Work request 1 — From the interview with Nicholas Carr, list every written work by Carr that it names.
Work request 2 — Render this sentence from the interview with Nicholas Carr in Spanish: "The steady stream of innovations coming out of Silicon Valley only serves to feed that narrative of a better life through technology."
Work request 3 — Write what comes next in the interview with Nicholas Carr, picking up right after its final line.

Exercise text —

===

It’s easy to assume that automating everything will lead to a better world. Computers that supercharge our productivity. Apps that make life faster and easier. Robots that spare us from the drudge.

The steady stream of innovations coming out of Silicon Valley only serves to feed that narrative of a better life through technology.

Yet there are some who would question those assumptions. The author Nicholas Carr has a talent for picking apart digital modernity’s most cherished boasts. His 2008 essay for The Atlantic magazine, “Is Google making us stupid?” continues to be debated today, alongside the bestselling 2010 book that followed it: The Shallows. For those looking to technology to save the world, Carr is among our most influential naysayers. For those uneasy about tech’s effects on our minds and lives, his is among the most measured of dissenting voices.

Now he has turned to a new question: should we fear a world where we are not challenged anymore? Will technology make life too efficient?

Earlier this year, I discussed his new book The Glass Cage: Where Automation is Taking Us, and the thinking behind it with Carr himself. We spoke about the myths of technology, the lessons to be learned from video games and what happens when machines replace people:

1. An important myth about technology

“We have come to assume that efficiency and convenience are always good…this is a naive approach”

Tom Chatfield: It seems to me that what you’re trying to do in The Glass Cage is myth-busting: dismantling the simplicity of the assumption that technology is there to make things easier, and that making things easier is a good thing, full stop.

Nicholas Carr: At both a personal and an institutional level, we have come to assume that efficiency and convenience are always good, and maximising those things is always a worthy goal. And it does seem to me that this is a naive approach to take when thinking about technology in all its forms: in particular when thinking about computer automation, but also when thinking about our own desires and experience of life and of the world.

TC: Yet a lot of technologists are tied into a utilitarian perspective, which argues that our worst mistakes come from neglecting efficiency and logic – that we don’t know what is good for us. So the great task for technology, in this view, is to identify our irrationalities and the gaps in our thinking, and then to make systems that compensate for these. Are they wrong?

===

Entries supplied —
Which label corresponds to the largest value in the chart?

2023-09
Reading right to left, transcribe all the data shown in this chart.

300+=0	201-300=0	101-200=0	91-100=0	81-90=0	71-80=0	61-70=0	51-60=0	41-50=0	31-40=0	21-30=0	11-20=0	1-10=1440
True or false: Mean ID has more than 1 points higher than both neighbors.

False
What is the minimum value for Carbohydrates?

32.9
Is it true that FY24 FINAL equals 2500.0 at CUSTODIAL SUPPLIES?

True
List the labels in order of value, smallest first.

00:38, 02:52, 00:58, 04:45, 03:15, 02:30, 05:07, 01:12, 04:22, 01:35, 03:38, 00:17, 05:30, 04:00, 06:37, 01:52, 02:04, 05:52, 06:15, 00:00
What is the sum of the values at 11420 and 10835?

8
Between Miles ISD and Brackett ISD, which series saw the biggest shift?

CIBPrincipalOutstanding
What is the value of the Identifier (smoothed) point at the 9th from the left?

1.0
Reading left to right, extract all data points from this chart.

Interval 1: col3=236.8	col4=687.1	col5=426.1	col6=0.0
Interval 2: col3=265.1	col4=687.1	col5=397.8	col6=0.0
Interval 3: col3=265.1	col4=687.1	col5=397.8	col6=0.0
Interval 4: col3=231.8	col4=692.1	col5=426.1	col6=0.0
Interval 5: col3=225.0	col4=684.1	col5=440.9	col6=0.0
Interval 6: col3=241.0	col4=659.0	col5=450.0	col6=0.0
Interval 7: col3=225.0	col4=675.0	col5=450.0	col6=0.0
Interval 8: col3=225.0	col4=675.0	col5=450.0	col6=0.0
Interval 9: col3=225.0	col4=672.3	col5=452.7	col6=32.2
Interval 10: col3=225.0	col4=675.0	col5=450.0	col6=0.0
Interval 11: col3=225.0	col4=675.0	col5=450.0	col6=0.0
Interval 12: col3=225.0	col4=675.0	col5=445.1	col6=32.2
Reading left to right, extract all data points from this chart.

===

Exercise result 1 —
- "Is Google making us stupid?" (his 2008 essay for The Atlantic magazine)
- The Shallows (the 2010 book)
- The Glass Cage: Where Automation is Taking Us (his new book)

Exercise result 2 — El flujo constante de innovaciones que salen de Silicon Valley solo sirve para alimentar esa narrativa de una vida mejor gracias a la tecnología.

Exercise result 3 —
NC: On the one hand, a lot of what we see going on with computers and the design of automated systems does stem from this fundamental assumption that human beings are horribly flawed, particularly when compared to computers themselves. You can program computers to do certain things, and they will then do them perfectly well over and over again. You can’t rely on human beings to have that kind of tractability, that kind of precision.

So that’s one part of it. But then the other part is to go even farther and say, human beings are so fundamentally flawed that we need to give them as small a role as possible, and look to computers to do everything possible that we can make computers do. It’s not only about trying to remedy human beings’ flaws, it’s also about saying, if we can just get humans out of the picture and let the computers do things, we will be much better off.

TC: None of which sounds like a good idea. So is there a ‘right’ kind of automation?

NC: I think that gets to a fundamental point, which is that the question isn’t, “should we automate these sophisticated tasks?”, it’s “how should we use automation, how should we use the computer to complement human expertise, to offset the weaknesses and flaws in human thinking and behaviour, and also to ensure that we get the most out of our expertise by pushing ourselves to ever higher levels?”

We don’t want to become so dependent on software that we turn ourselves into watchers of computer monitors and fillers-out of checklists. Computers can play a very important role, here, because we are flawed; we do fall victim to biases or we overlook important information. But the danger is that you jump from that to saying, just let the computer do everything, which I think is the wrong course.

2. Should life be more like a video game?

“The reason we enjoy video games is because they don’t make it easy for us.”

TC: I was glad to see that you use video games in the book as an example of human-machine interactions where the difficulty is the point rather than the problem. Successful games are like a form of rewarding work, and can offer the kind of complex, constant, meaningful feedback that we have evolved to find deeply satisfying. Yet there is also a bitter irony, for me, in the fact that the work some people do on a daily basis is far-less skilled and enjoyable and rewarding.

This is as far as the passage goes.